In response, Congressional Democrats and their state allies stressed the law's benefits for senior citizens, protections for young adults and the sick, and the prospective economic benefits from an expected influx of billions of dollars in federal money.
"The (Republican) move now is to delay implementation under the guise of lack of information," said Representative Frank Pallone, a New Jersey Democrat.
"The world in fact is not coming to an end," he added. "The nation will be better because of the Affordable Care Act."
States that don't run their own exchanges would opt for one of two alternatives: a federally facilitated exchange that requires minimal state participation, or a federal partnership exchange in which states help by performing certain duties.

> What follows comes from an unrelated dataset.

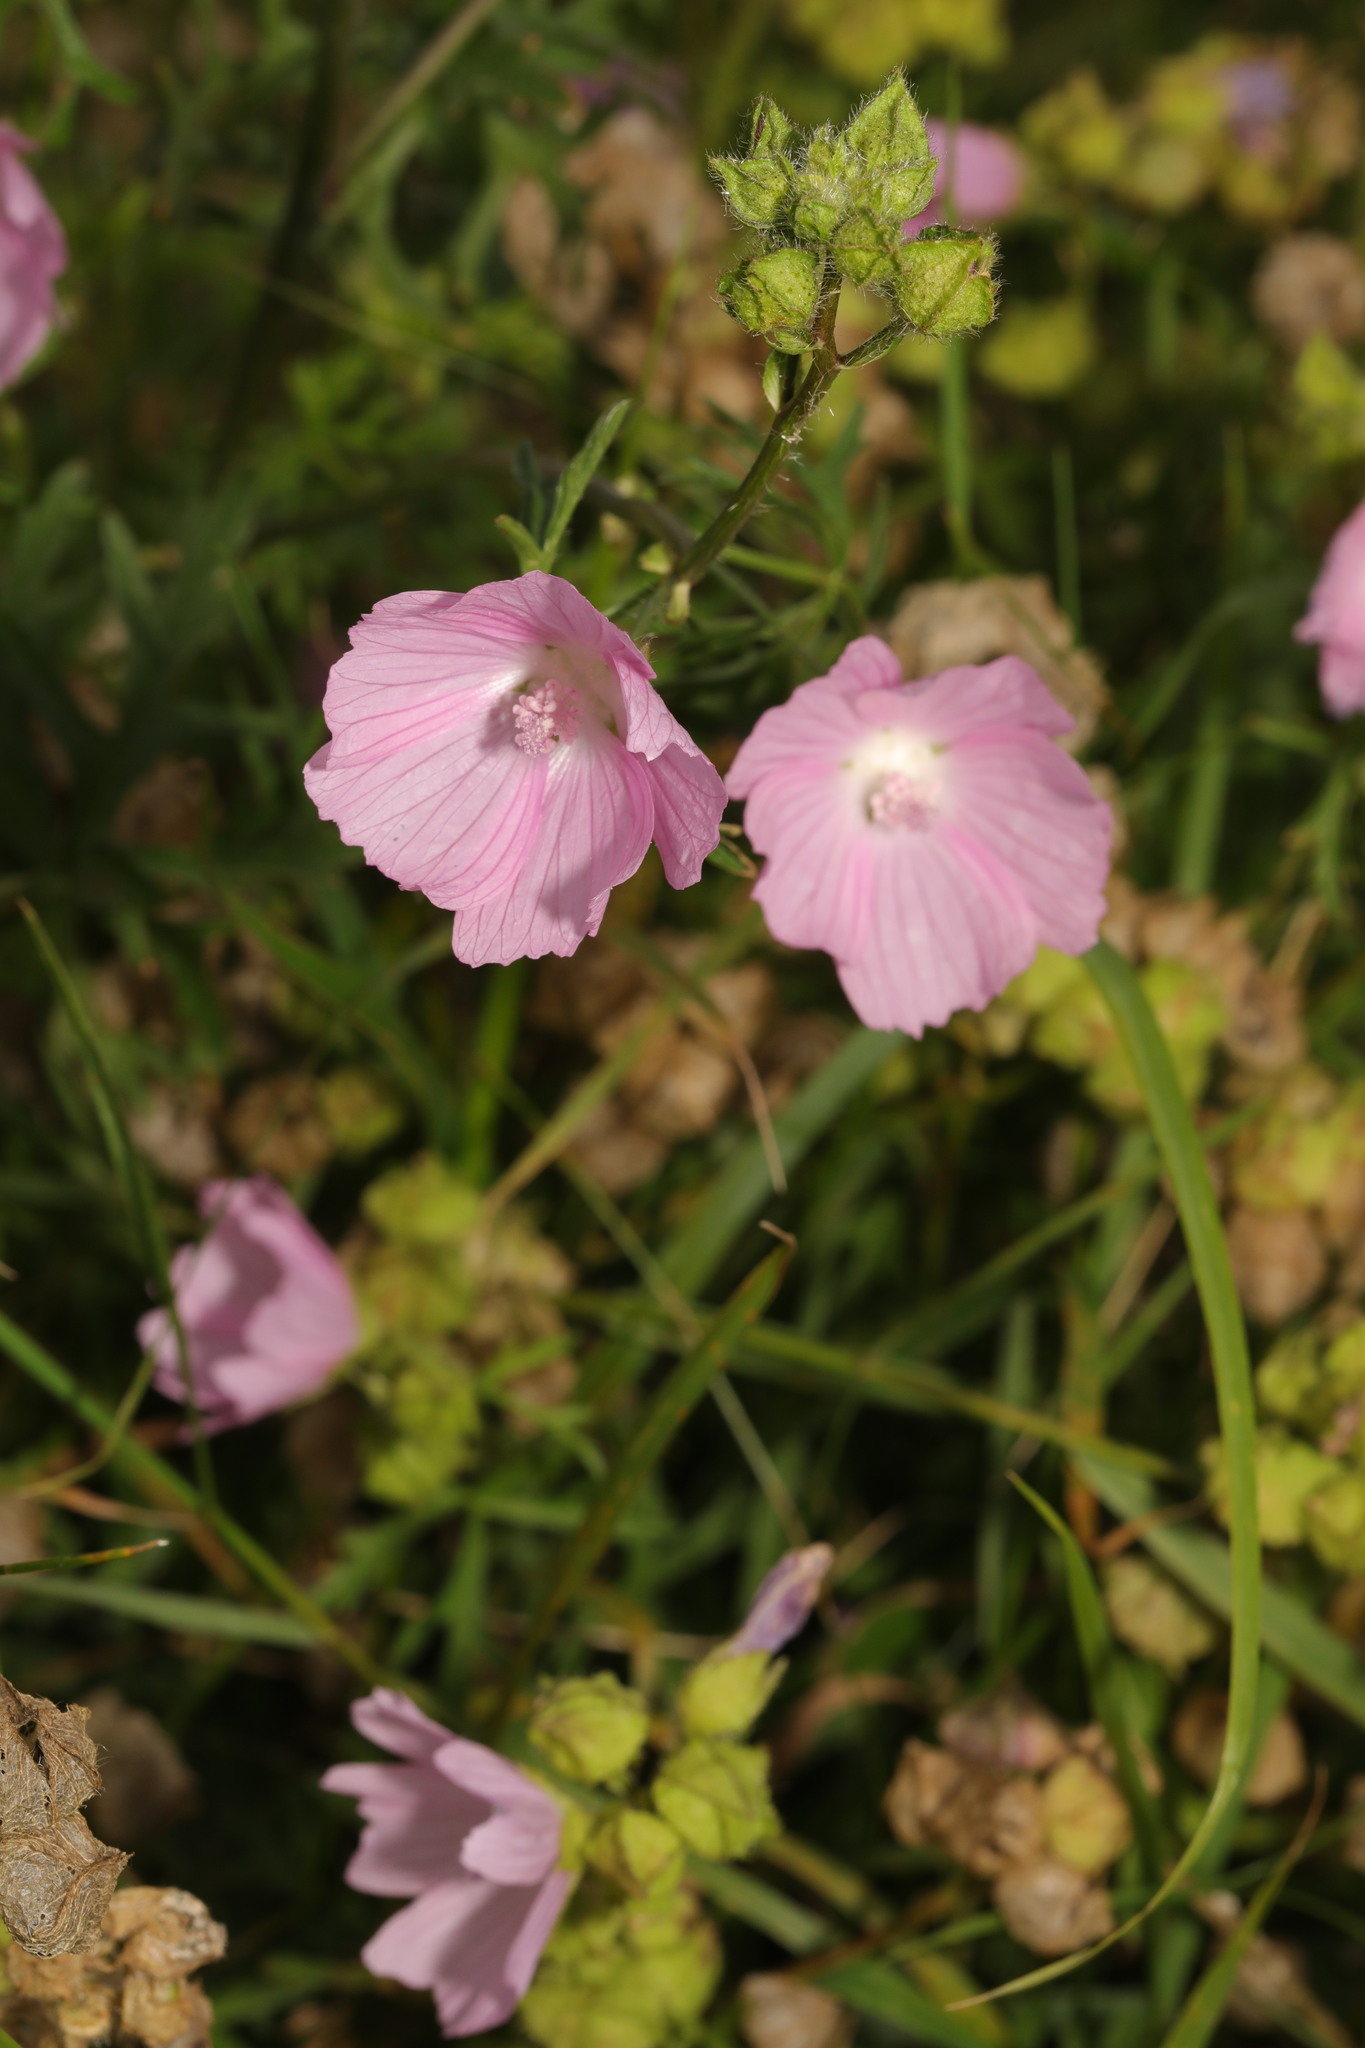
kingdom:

Kaiser Family Foundation expects six states to choose the partnership option and two dozen to opt for federally facilitated exchanges. Cohen said the count so far is four partnerships and seven facilitated exchanges.

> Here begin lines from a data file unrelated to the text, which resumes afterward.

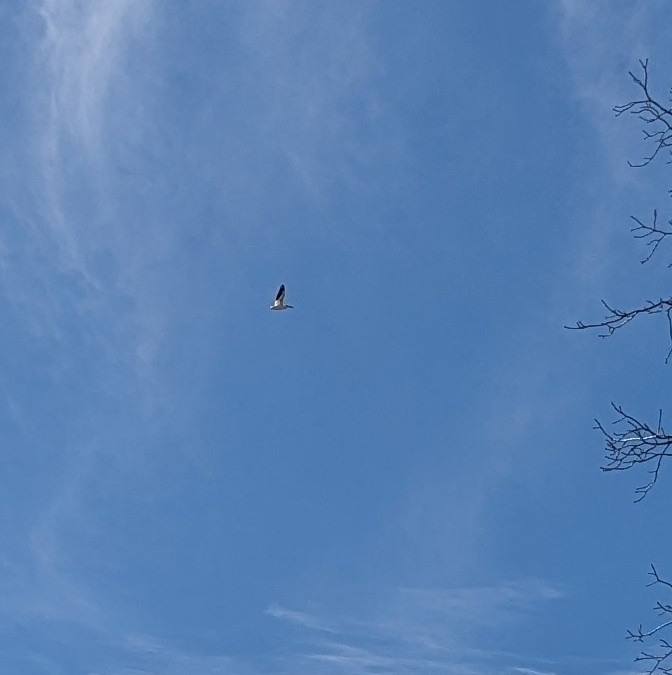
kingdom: Animalia
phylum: Chordata
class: Aves
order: Pelecaniformes
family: Pelecanidae
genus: Pelecanus
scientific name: Pelecanus erythrorhynchos
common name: American white pelican
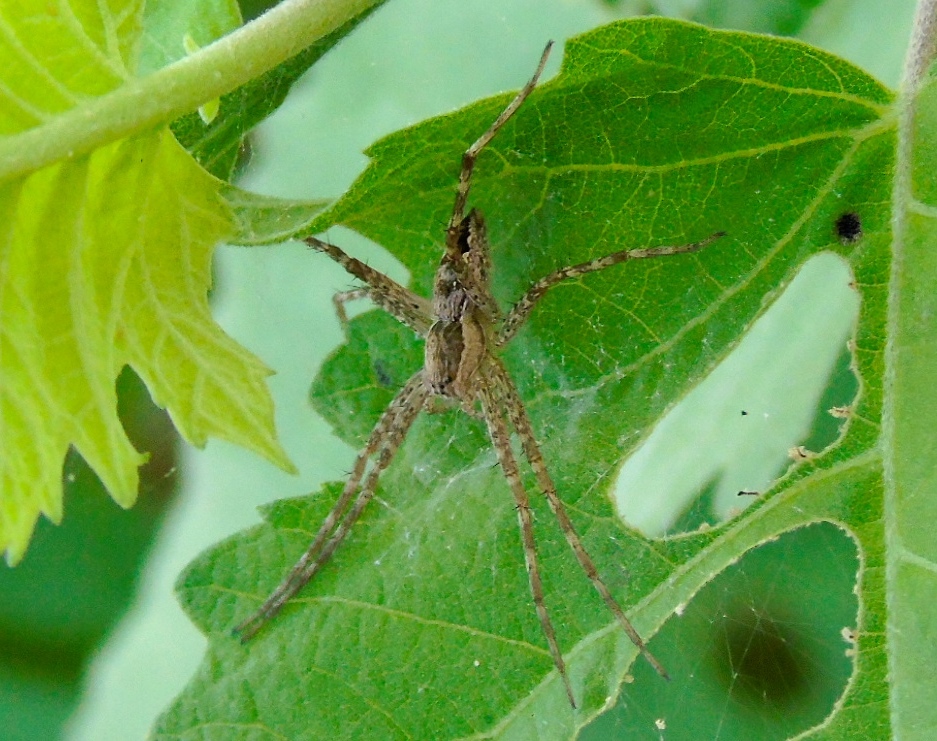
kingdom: Animalia
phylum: Arthropoda
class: Arachnida
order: Araneae
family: Pisauridae
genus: Tinus
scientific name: Tinus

States have until February 15 to say whether they intend to seek a federal partnership exchange. Four have done so already, Cohen said.
The administration will have to engineer an information technology system capable of processing operations in a way that meet the needs of healthcare consumers in different states.
Experts say the biggest challenge will likely be providing adequate customer service to handle enrollment, as well as fielding a technology system capable of interfacing seamlessly with the system of each state government.
Cohen told the panel the administration is building a website with interactive capabilities and a call center and has begun testing a data services hub to determine eligibility.